Ознакомительная версия.
Кирилл угодил в шахту на прииске «Золотистый», что находился всего лишь в сотне-другой, если по прямой, километров от адской прорвы Зеленлага, специального лагпункта для особо опасных государственных преступников, где в это время пытался выжить его родной брат, гордость семьи, Никитушка-Китушка.
Трудно сказать, какие преимущества имели обычные севлаговцы перед обреченными зеленлаговцами. На «Золотистом» Кирилл стал очень быстро «доходить», все даже как-то уже и смешалось в его голове, однако вновь незадолго до войны прошел какой-то слегка не столь наждачный бриз, и он вместо морга угодил в ОПЗ, то есть в оздоровительный пункт, где стал получать невыносимо вонючий, но явно полезный жир «морзверя».
Едва оклемался Кирилл в ОПЗ, как началась война и вместе с ней по Колыме, будто проволокой помели, пошел свирепый ураган все новых и новых инструкций об усилении режима, повышении бдительности к предателям, террористам, оппозиционерам, фашистским наймитам и троцкистам, поди разбери. Подхваченный этой проволочной метлой Кирилл загремел на леденящую душу еще с гаранинских времен Серпантинку. Традиции железного чекизма там поддерживались на славу, хотя инструкций кончать прямо за углом пока еще не поступало. Он снова начал там очень быстро «фитилить», и снова случай выдернул его из увядающей, слабо шамкающей неживыми ртами массы. На этот раз это был медбрат Стасис, он взял его к себе санитаром.
Вот так и швыряло кандидата марксистских наук Кирилла Градова все восемь лет его хождений по стране практического марксизма. То захлопывалась уже над ним крышка канализации и он опускался для окончательного размыва в хлорную известь, то он вдруг выскакивал каким-то никчемным пузырьком на поверхность. Из шахты вдруг попадал в рай земной, в теплую долину, подсобником на квашпункт. Капусты! Турнепса! А то вдруг среди голодухи сорок третьего получал от сердобольной поварихи целую пол-литровую кружку дрожжей. Сытым бабам в кошмарной округе почему-то нравились его глаза. «Ну и глаза у тебя, мужик! Чего стоишь, как неродной? Давай заходи, не студи хавиру!»
Была одна любопытная деталь в лагерной судьбе Кирилла, деталь, о которой он сам не имел отчетливого представления и о которой, к счастью или к несчастью, не имело представления лагерное начальство. В тридцать седьмом, после двух недель чекистских беснований, его приволокли на суд так называемой тройки и быстренько отштамповали приговор: десять лет исправительно-трудовых работ без права переписки. Далее пошло все, как у обычных зека: пересыльные тюрьмы, этапы, доставка на Колыму. К тому времени он уже прекрасно знал, что означает формулировка «без права переписки», однако чем дальше, тем больше ему начинало казаться, что эта формулировка где-то потерялась по отношению к нему по мере продвижения на восток.

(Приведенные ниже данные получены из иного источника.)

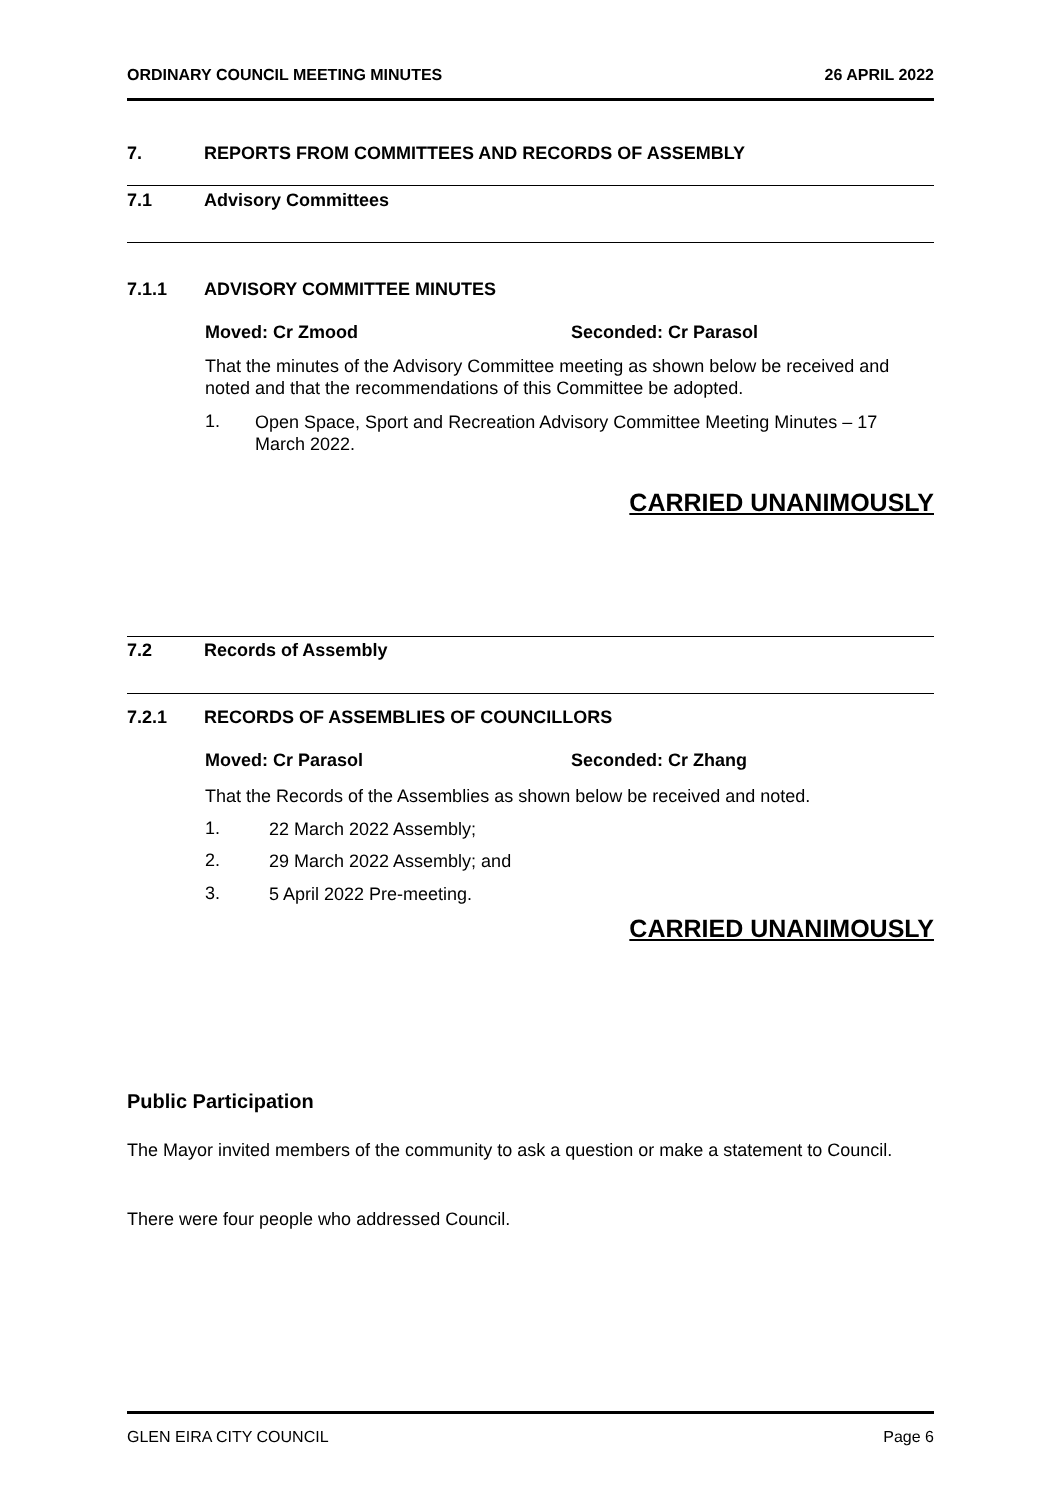ORDINARY COUNCIL MEETING MINUTES 26 APRIL 2022
7. REPORTS FROM COMMITTEES AND RECORDS OF ASSEMBLY
7.1 Advisory Committees
7.1.1 ADVISORY COMMITTEE MINUTES
Moved: Cr Zmood Seconded: Cr Parasol
That the minutes of the Advisory Committee meeting as shown below be received and noted and that the recommendations of this Committee be adopted.
1.
Open Space, Sport and Recreation Advisory Committee Meeting Minutes – 17 March 2022.
CARRIED UNANIMOUSLY
7.2 Records of Assembly
7.2.1 RECORDS OF ASSEMBLIES OF COUNCILLORS
Moved: Cr Parasol Seconded: Cr Zhang
That the Records of the Assemblies as shown below be received and noted.
1.
22 March 2022 Assembly;
2.
29 March 2022 Assembly; and
3.
5 April 2022 Pre-meeting.
CARRIED UNANIMOUSLY
Public Participation
The Mayor invited members of the community to ask a question or make a statement to Council.
There were four people who addressed Council.
GLEN EIRA CITY COUNCIL Page 6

Надя Румянцева, сказав как-то у ворот Лефортовской тюрьмы: «Не удивлюсь, если у них там такой же бардак, как везде», была близка к истине. Скорее всего, формулировка осталась по недосмотру в какой-то одной папке кирилловского дела и не перекочевала в другие. В одних списках он, возможно, существовал как ликвидированный, в других же получал лагерное довольствие как обычный составной элемент колымской рабсилы. Однажды он решил испробовать судьбу, написал письмо Циле. Ответа он не получил, но года через два в лесной командировке на Сударе свалилась ему в руки из почтового грузовика посылка, произведя эффект мягко опустившегося из небесных глубин золотого метеорита. В посылке была и написанная ее любимым псевдоготическим, как они шутили, почерком записка, из которой он понял, что то его письмо до нее преспокойно дошло, а вот ее все предыдущие отправки либо канули в неизвестность, либо были отвергнуты.
Стоит ли рисковать, думал он, и ее будоражить, и вызывать на свет зловещую формулировочку? Пусть живет так, как будто я мертв, пусть найдет себе мужа; я ведь все равно не совсем тут жив, хоть и привык к этой нежизни и боюсь «формулировочки».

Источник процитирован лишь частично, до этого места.